A revocable trust may not provide protection against certain creditors,such as the IRS, since the grantor retains rights over the trust and whether or not it can be revoked. These conditions depend upon the terms within the trust corpus.
This type of trust can be used with or without a will, it just depends on your family objectives.
Grantor Retained Annuit Trust
Another example would be the Grantor Retained Annuity Trust (GRAT) and Grantor Retained Unitrusts (GRUT), very helpful for windfalls and tax management. These trusts can be used to legally devalue an appreciating asset or property and create a tax free income through annuity payments. I highly recommend you not try on your own and that you get a qualified professional who does this for his or her profession, nearly exclusively to set it up for your specific needs.

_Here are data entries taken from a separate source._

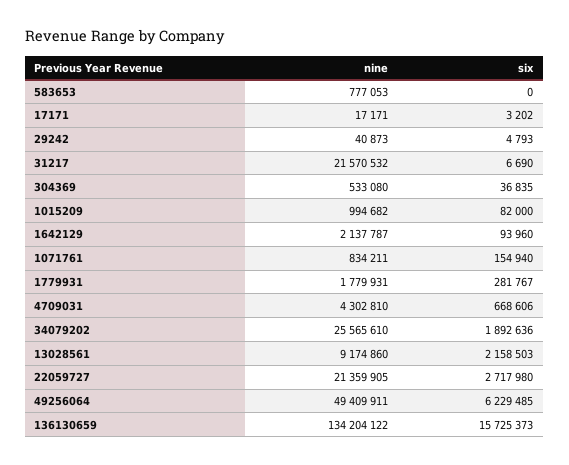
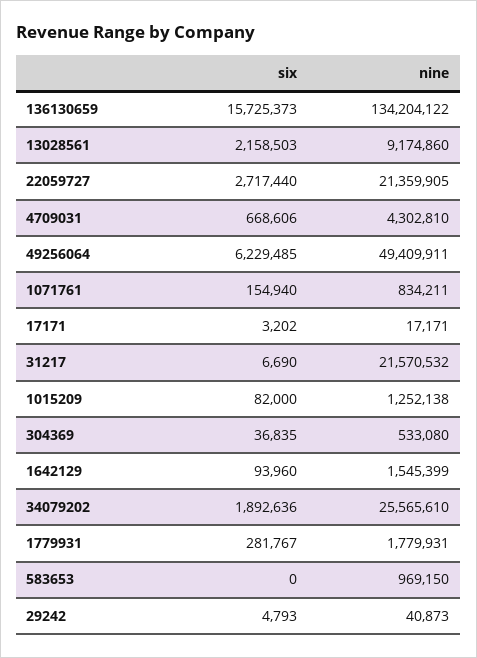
  {
    "nine": {
-     "583653": 777053,
+     "583653": 969150,
      "17171": 17171,
      "29242": 40873,
      "31217": 21570532,
      "304369": 533080,
-     "1015209": 994682,
+     "1015209": 1252138,
-     "1642129": 2137787,
+     "1642129": 1545399,
      "1071761": 834211,
      "1779931": 1779931,
      "4709031": 4302810,
      "34079202": 25565610,
      "13028561": 9174860,
      "22059727": 21359905,
      "49256064": 49409911,
      "136130659": 134204122
    },
    "six": {
      "583653": 0,
      "17171": 3202,
      "29242": 4793,
      "31217": 6690,
      "304369": 36835,
      "1015209": 82000,
      "1642129": 93960,
      "1071761": 154940,
      "1779931": 281767,
      "4709031": 668606,
      "34079202": 1892636,
      "13028561": 2158503,
-     "22059727": 2717980,
+     "22059727": 2717440,
      "49256064": 6229485,
      "136130659": 15725373
    }
  }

Another example is the Irrevocable Trust. The grantor can preclude him or herself from revoking the trust without court approval or unanimous consent of all the beneficiaries. It can be revoked but it can also be written in a way that prevents it from being revoked until certain conditions are met.
Unincorporated Trust Organization (UTO) or Unincorporated Business Trust Organization (UBTO)

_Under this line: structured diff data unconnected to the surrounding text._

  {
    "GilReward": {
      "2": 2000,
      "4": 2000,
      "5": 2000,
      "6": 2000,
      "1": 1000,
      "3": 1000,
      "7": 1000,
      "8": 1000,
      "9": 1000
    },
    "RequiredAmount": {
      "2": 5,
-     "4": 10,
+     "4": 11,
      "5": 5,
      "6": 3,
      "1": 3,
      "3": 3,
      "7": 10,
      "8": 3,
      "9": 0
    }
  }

These organizations are for business purposes; however, be very careful about setting them up properly and using them for the right purposes. Thousands of people over the last twenty years have abused them to evade income taxes and the IRS and other creditors seem to ignore them until the trust is proven to be valid, switching the burden of proof on the trustee. They do have a place however. In my opinion, if they are not doing business with the general business community, but instead own property and assets privately, such as shares in a corporation, you should be able to use the full benefits of such a trust without any problems.
They must be formed under the following conditions. It must be organized for profit and gain and for the benefit of beneficiaries and there can be no previous arrangements between the trustor or grantor and the successor trustee. The initial trustor must resign after appointing the new successor trustee. Additionally, the trust can be formed in international waters or airspace and operated anywhere, must like an International Business Corporation. If it is operated properly, it does not incur federal tax obligations. There are specialist attorneys who should be consulted for this structure and I recommend using this organization behind a corporation, specifically a limited liability company or an IBC in a foreign country.
Here is a more comprehensive list of benefits: there is no annual fee and it provides limited liability. It has a high level of privacy because disclosure of financial records requires a court order. It can also be used to avoid probate and eliminate estate taxes along with the usual federal and state income / franchise taxes.
There are of course many different types of trusts and variations of each, you can decide for yourself with your chosen professional which is best for your needs. While you can find trust documents through many publishers, ready to fill in the blanks, I recommend these only for study purposes. If you want a real trust for an important purpose, have a qualified attorney prepare one especially for you and your individual objectives.
Divesting your exclusive rights
This is the purpose for which a corporation should be used. It can manage personal risk by confining it to the business balance sheet and limiting your personal liability provided you are following the law.